[Pose estimation data]
==*==
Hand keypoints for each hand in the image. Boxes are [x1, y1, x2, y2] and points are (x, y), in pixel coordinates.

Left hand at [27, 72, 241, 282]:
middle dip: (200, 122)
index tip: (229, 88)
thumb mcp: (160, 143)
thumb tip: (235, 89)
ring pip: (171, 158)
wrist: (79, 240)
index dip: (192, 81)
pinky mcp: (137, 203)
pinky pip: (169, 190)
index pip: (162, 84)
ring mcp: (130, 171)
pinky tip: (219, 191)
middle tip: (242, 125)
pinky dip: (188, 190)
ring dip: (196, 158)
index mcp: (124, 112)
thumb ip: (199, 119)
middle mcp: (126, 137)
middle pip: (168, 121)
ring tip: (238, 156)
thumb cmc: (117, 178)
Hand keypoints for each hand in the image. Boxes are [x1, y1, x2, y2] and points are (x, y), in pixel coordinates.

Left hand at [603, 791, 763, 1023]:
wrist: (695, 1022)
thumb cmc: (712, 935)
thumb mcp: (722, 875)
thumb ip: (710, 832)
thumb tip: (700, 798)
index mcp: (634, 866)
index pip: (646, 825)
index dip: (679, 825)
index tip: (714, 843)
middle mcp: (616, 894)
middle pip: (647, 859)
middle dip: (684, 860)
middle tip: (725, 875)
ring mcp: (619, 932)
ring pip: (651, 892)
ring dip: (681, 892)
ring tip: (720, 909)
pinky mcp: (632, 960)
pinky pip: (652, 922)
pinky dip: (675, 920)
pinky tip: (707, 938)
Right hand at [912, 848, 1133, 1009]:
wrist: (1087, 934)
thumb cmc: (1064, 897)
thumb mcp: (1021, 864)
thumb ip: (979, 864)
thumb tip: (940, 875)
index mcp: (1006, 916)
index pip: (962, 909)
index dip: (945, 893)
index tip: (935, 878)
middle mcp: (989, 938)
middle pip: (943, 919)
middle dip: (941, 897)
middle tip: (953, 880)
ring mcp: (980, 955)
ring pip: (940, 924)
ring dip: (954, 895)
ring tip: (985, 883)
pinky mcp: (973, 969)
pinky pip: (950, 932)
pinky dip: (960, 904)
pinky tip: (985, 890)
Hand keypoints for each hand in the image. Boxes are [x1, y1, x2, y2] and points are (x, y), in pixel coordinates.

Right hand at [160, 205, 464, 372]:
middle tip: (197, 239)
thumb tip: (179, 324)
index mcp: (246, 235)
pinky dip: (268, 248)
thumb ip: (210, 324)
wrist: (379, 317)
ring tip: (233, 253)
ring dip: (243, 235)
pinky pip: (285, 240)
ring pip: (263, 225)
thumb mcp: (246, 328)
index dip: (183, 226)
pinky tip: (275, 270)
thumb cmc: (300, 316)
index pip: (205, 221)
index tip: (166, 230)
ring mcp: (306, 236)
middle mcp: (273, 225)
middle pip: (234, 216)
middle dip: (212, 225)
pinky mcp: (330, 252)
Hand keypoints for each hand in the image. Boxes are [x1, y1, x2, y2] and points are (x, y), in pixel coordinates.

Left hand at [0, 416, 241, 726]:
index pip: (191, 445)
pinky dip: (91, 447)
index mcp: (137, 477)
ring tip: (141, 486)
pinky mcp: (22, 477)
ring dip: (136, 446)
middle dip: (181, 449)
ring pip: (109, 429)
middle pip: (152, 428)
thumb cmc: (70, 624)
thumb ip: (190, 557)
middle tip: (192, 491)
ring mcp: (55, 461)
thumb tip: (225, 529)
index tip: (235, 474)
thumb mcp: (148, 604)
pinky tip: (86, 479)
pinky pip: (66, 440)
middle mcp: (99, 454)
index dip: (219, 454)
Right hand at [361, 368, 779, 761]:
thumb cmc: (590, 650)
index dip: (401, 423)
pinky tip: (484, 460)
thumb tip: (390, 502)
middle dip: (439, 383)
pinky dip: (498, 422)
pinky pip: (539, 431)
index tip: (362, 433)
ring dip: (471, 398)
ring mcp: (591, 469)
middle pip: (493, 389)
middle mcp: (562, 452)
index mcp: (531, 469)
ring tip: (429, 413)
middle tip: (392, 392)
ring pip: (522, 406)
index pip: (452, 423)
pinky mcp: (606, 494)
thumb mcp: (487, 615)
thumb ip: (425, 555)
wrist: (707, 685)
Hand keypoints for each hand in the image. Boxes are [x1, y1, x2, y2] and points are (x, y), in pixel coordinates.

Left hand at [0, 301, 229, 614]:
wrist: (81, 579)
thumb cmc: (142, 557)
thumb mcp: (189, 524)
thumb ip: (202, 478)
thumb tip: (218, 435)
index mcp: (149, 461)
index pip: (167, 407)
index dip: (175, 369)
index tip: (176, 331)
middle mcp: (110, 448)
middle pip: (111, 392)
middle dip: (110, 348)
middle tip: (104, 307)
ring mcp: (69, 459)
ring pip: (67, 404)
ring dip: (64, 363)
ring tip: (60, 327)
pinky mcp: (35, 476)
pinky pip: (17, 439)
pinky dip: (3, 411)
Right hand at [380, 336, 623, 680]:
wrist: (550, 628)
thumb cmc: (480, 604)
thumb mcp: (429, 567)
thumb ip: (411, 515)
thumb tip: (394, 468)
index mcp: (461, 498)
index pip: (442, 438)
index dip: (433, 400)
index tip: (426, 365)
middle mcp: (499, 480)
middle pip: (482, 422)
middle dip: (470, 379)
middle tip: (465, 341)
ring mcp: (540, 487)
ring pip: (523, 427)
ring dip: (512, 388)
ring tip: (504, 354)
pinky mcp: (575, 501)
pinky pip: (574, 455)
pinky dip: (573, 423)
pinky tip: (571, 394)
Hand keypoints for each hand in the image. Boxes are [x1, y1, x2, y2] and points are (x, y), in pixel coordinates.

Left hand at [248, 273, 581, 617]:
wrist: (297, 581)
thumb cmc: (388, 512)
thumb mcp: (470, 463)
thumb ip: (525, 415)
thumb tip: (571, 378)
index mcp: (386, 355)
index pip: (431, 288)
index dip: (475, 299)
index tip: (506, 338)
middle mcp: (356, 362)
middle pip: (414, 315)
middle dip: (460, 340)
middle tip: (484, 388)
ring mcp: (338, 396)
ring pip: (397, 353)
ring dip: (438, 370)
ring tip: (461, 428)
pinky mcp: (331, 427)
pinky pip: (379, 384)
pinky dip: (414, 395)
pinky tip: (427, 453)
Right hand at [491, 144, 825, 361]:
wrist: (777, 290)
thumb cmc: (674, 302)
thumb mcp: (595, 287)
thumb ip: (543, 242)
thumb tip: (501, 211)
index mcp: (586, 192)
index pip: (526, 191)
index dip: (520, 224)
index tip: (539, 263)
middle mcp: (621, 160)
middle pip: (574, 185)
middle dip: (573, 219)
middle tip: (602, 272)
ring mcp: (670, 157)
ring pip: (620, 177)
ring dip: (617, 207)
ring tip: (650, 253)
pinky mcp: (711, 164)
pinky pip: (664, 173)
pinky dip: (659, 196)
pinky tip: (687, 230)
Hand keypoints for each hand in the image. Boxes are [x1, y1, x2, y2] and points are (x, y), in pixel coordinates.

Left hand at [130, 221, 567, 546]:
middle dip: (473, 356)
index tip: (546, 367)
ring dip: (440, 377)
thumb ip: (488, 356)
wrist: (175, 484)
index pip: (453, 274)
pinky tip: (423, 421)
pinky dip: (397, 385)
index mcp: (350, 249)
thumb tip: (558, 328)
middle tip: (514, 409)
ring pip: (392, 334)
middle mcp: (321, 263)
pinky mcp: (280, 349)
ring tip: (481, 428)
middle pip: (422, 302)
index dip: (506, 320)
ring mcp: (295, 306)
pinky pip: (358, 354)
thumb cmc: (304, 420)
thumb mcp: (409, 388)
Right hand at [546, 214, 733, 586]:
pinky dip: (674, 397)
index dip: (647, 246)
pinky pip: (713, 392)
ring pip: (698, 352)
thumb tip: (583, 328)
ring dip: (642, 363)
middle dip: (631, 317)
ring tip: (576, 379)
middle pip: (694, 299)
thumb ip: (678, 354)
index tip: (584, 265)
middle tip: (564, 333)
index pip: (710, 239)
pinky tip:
==*==
◆ EXERCISE OBJECTIVE: Look through the entries above and quote exactly the lines from the line with "thumb tip: (501, 211)" to the line with "pinky pip: (664, 173)", counting both of those lines.

◆ EXPECTED ANSWER:
thumb tip: (501, 211)
index mcp: (586, 192)
index pip: (526, 191)
index dip: (520, 224)
index tip: (539, 263)
middle mcp: (621, 160)
middle pip: (574, 185)
middle dip: (573, 219)
middle tip: (602, 272)
ring mcp: (670, 157)
ring pip: (620, 177)
ring dip: (617, 207)
ring tip: (650, 253)
pinky mcp: (711, 164)
pinky pip: (664, 173)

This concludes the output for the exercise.